More than half of these stories feature at least one dog. In some,
they come in half-dozen lots.
Bradford's stories, though, barely justify the term. Short and sweet,
they are more anecdotes than stories. For example, in "South for
the Winter," the narrator steals a car from a blind friend and heads
for warmer climes. He gets caught and goes to jail, but his blind friend
decides not to press charges. That's about it.
Nonetheless, these slim tales have earned Bradford the praise of such distinguished
writers as David Sedaris, David Foster Wallace, and Zadie Smith, who calls
him "the mutt's nuts." Bradford also received an O. Henry Award
for the first story in the collection, "Catface." There is no
question of his talent. Bradford has the storyteller's knack of engaging an audience;
he grabs his reader right off, then keeps their attention by moving his story along at
a pleasantly jaunty clip, which is more difficult than it seems. At times, his dialogue also has an idiosyncratic, Jim Jarmusch quality.

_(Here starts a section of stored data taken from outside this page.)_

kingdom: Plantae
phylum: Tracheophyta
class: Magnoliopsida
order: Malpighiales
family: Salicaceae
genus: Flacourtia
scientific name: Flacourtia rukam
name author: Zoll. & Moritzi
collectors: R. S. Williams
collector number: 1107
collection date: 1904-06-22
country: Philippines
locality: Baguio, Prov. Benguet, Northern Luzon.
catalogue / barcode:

Take as an example this bit from "Little Rodney," where our narrator is trying to get his neighbor's attention:
I had, on a few occasions, tried to ask Carla out dates. It would go something like this:
"Hi, Carla. That's nice work you're doing on that car."
And she would say, "Thanks a lot."
Then I'd say, "Hey, how would you like to get something to eat with me?"

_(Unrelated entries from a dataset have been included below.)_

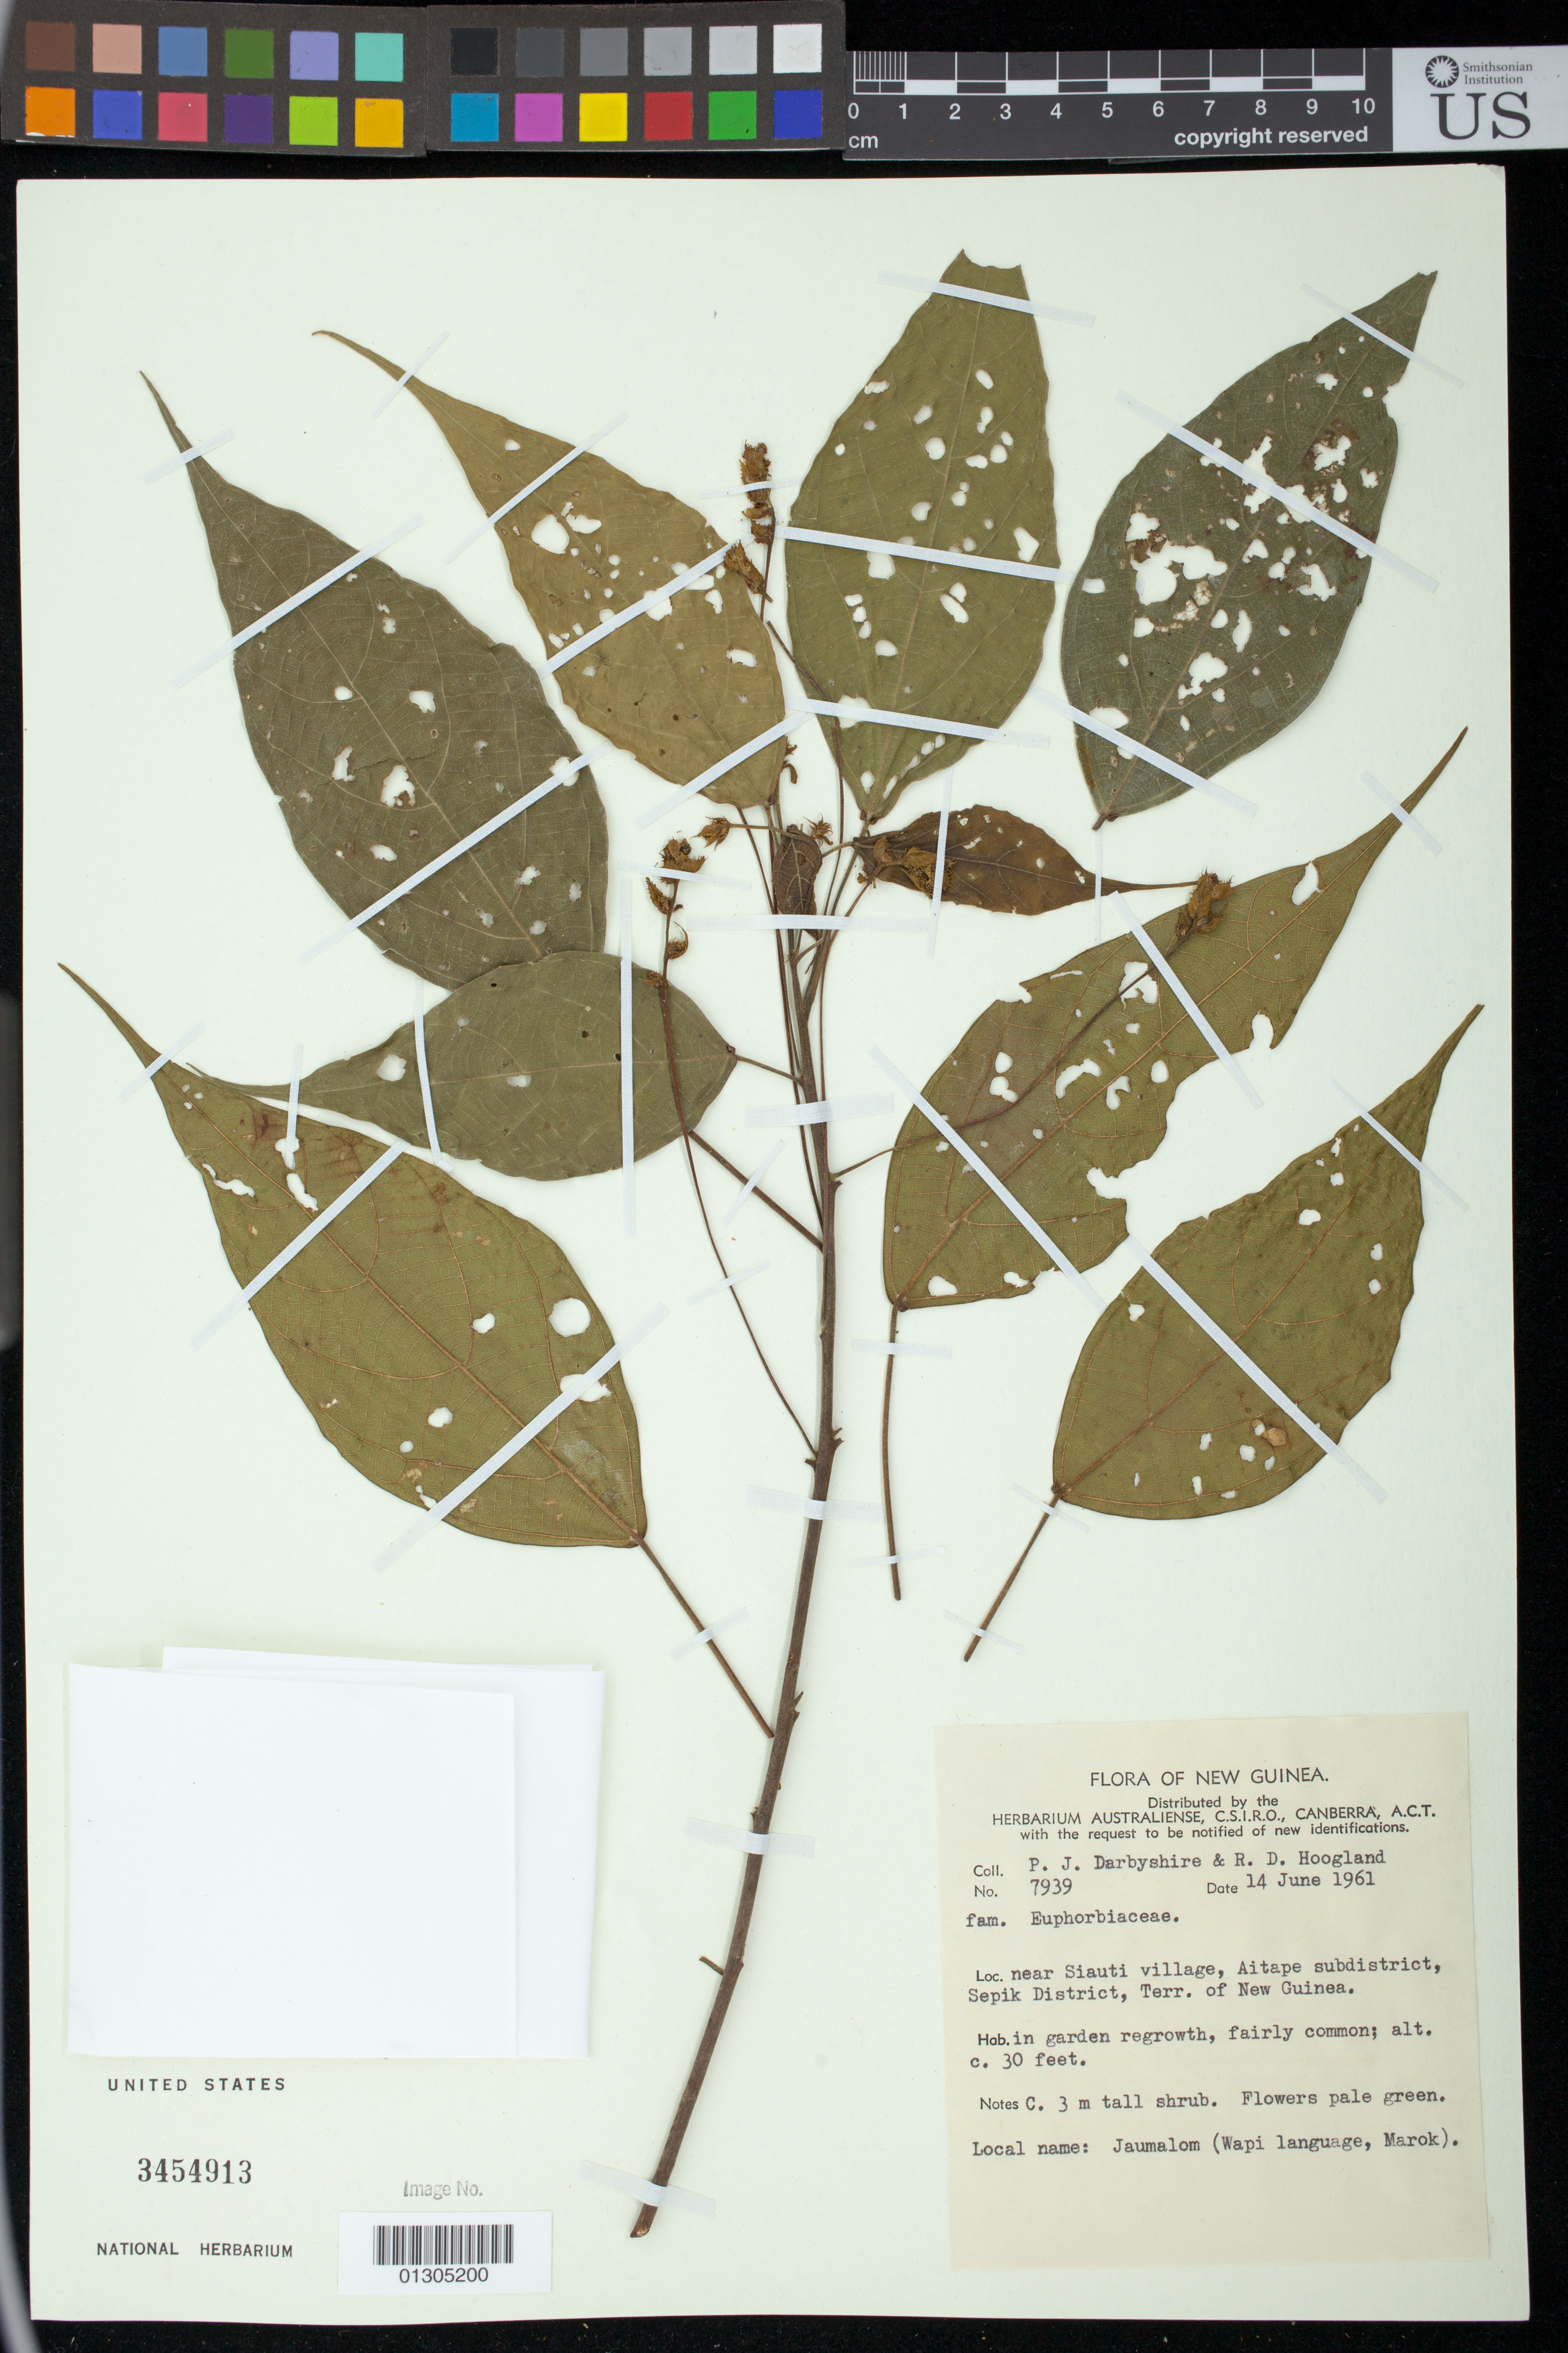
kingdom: Plantae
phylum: Tracheophyta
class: Magnoliopsida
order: Malpighiales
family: Euphorbiaceae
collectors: P. Darbyshire & R. D. Hoogland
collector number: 7939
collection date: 1961-06-14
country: Papua New Guinea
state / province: Sandaun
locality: near Siauti village, Aitape subdistrict, Sepik District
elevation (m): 9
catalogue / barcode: US 3454913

"Yeah, well, see," she'd say, "I've kind of given up eating solid foods. I'm trying to get away from all that these days."
However, Bradford is most often praised for his characters, loopy oddballs that
bring to mind Denis Johnson's more affable eccentrics. His fondness for
mutants and misfits — these stories include a roommate that looks like
a cat, a boy who is both deaf and blind, a woman in an iron lung, a tiny
man the size of a muskrat, and a number of three-legged dogs — has even
earned him comparison to Flannery O'Conner.
Yet, such comparisons are misleading. Dogwalker owes
far more to the quirky anecdotes heard on NPR than to Catholic O'Connor's
gothic tales of faith and alienation. And Bradford's charming drifters
don't evoke the pathos of, say, the narrator of Jesus' Son. In fact, these stories are too optimistic, they resolve too neatly, to evoke much pathos at all. If Dogwalker is any indication, Arthur Bradford simply isn't that ambitious.
Bradford's obsession with dogs is fitting. Like a good mutt, his meandering
narratives are good-natured, playful, and eminently likable. Like our
canine friends, though, that's really all they have to offer. For those
who would respond, "Isn't that enough," I can only answer, "Not
for this reader." Maybe I'm just a cat person.